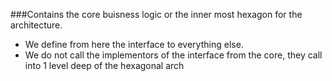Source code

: ###Contains the core buisness logic or the inner most hexagon for the architecture.

* We define from here the interface to everything else.
* We do not call the implementors of the interface from the core, they call into 1 level deep of the hexagonal arch
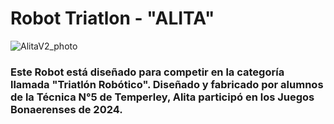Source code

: # Robot Triatlon - "ALITA"
![AlitaV2_photo](https://github.com/user-attachments/assets/21ff14af-58bf-41c9-be56-3c900a373f3e)


### Este Robot está diseñado para competir en la categoría llamada "Triatlón Robótico". Diseñado y fabricado por alumnos de la Técnica N°5 de Temperley, Alita participó en los Juegos Bonaerenses de 2024.


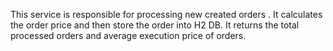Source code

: This service is responsible for processing new created orders .
It calculates the order price and then store the order into H2 DB.
It returns the total processed orders and average execution price of orders.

□ □ □ □ □

▶ **WHAT YOU SHOULD DO**
Report all lines of the data above that include the string "orders".

▶ **EXPECTED OUTPUT**
: This service is responsible for processing new created orders .
It returns the total processed orders and average execution price of orders.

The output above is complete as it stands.